PAGE EXCERPT:

Living & Lifestyle

Would You Like a Bag for That?

Foreign Native considers regulations which ban use of plastic bags in Mexico City's shops and other trends which seek to showcase green and healthy credentials

Cloth Bags and Plastic Bags

On January 1, 2020, Mexico City banned stores and supermarkets from putting your groceries in plastic bags.  Within a year the prohibition will be extended to things such as throwaway plastic cutlery, plates, and straws.

The ban, included in city’s law of solid refuse, actually prohibits plastic items for “single use,” and it’s hard to find anyone who knows someone who throws out the bags once they get their shopping home.  Most people use them as garbage can liners, or for separating organic from non-organic waste. But they can also be used for taking lunch to work or school, for transporting dirty items like muddy shoes or oily replaced car parts that mechanics’ workshops insist on slipping into your trunk while you’re paying the bill.

[Extracted data entries]
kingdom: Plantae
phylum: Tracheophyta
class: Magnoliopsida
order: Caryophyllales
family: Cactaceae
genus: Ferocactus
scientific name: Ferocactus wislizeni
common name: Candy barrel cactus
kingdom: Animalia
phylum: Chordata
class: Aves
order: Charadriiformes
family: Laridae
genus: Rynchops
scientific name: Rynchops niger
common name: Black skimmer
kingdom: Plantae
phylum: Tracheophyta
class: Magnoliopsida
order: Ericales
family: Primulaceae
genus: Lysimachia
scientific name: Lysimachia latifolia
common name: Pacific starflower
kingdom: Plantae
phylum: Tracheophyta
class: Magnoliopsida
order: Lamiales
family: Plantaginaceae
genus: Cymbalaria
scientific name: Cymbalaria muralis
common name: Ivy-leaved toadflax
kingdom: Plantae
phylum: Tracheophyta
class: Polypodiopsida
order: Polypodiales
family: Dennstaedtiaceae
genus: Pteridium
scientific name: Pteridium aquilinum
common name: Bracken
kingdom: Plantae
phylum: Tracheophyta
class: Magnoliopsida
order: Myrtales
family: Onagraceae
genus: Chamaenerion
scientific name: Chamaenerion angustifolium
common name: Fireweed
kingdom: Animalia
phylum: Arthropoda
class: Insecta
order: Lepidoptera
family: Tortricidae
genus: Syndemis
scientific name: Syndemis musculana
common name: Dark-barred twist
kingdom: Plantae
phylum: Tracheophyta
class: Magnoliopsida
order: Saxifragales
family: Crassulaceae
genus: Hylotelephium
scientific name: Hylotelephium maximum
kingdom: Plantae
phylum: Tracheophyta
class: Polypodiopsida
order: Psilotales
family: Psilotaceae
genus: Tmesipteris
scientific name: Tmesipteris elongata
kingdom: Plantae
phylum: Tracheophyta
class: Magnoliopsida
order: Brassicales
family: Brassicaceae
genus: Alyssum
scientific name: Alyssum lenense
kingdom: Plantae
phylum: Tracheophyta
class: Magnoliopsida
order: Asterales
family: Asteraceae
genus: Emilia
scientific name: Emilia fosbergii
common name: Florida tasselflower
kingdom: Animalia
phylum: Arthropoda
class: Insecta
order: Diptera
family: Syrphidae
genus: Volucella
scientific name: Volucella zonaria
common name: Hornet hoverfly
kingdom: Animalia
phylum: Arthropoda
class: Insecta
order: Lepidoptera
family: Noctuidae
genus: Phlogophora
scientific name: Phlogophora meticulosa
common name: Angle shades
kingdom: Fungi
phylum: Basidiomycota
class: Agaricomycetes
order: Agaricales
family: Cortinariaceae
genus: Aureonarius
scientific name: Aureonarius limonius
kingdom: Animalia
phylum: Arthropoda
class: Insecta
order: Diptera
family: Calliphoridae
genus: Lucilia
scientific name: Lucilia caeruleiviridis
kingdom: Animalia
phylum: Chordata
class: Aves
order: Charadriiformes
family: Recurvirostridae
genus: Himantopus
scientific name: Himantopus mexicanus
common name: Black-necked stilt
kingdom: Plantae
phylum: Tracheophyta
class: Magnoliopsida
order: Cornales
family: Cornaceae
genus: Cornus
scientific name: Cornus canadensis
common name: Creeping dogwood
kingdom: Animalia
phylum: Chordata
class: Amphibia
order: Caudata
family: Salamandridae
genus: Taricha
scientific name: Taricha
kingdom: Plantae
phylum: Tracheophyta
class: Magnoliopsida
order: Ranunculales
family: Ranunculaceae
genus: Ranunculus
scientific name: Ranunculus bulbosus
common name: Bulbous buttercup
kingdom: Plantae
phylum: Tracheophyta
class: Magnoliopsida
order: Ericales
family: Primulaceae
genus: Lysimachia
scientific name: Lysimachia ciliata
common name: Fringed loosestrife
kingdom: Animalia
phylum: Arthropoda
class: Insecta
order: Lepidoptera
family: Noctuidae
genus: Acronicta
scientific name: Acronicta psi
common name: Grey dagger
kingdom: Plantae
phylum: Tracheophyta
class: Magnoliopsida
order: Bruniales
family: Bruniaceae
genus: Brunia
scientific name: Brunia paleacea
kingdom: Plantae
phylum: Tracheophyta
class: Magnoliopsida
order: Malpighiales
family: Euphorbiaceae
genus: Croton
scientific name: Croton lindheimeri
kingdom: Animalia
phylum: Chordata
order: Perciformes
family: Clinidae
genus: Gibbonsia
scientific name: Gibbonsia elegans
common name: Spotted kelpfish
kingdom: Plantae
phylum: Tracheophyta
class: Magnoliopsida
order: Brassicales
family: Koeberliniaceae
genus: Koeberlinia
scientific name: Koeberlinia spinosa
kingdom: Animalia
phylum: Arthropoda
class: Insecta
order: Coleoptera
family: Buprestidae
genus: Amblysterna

WHAT TO WORK ON:
1) Answer these questions from the article on Mexico City's plastic bag ban:
(a) On what date did Mexico City ban stores and supermarkets from putting groceries in plastic bags?
(b) Within what period will the prohibition be extended to other throwaway plastic items?
(c) What do most people use the bags for?
2) From the article on Mexico City's plastic bag ban, quote the passage between "Cloth Bags and" and "plates, and straws.", inclusive.
3) List the throwaway plastic items that the article on Mexico City's plastic bag ban says the prohibition will be extended to.

TASK RESPONSES:
1)
(a) January 1, 2020.
(b) Within a year.
(c) As garbage can liners, or for separating organic from non-organic waste.

2)
Cloth Bags and Plastic Bags

On January 1, 2020, Mexico City banned stores and supermarkets from putting your groceries in plastic bags.  Within a year the prohibition will be extended to things such as throwaway plastic cutlery, plates, and straws.

3)
- Cutlery
- Plates
- Straws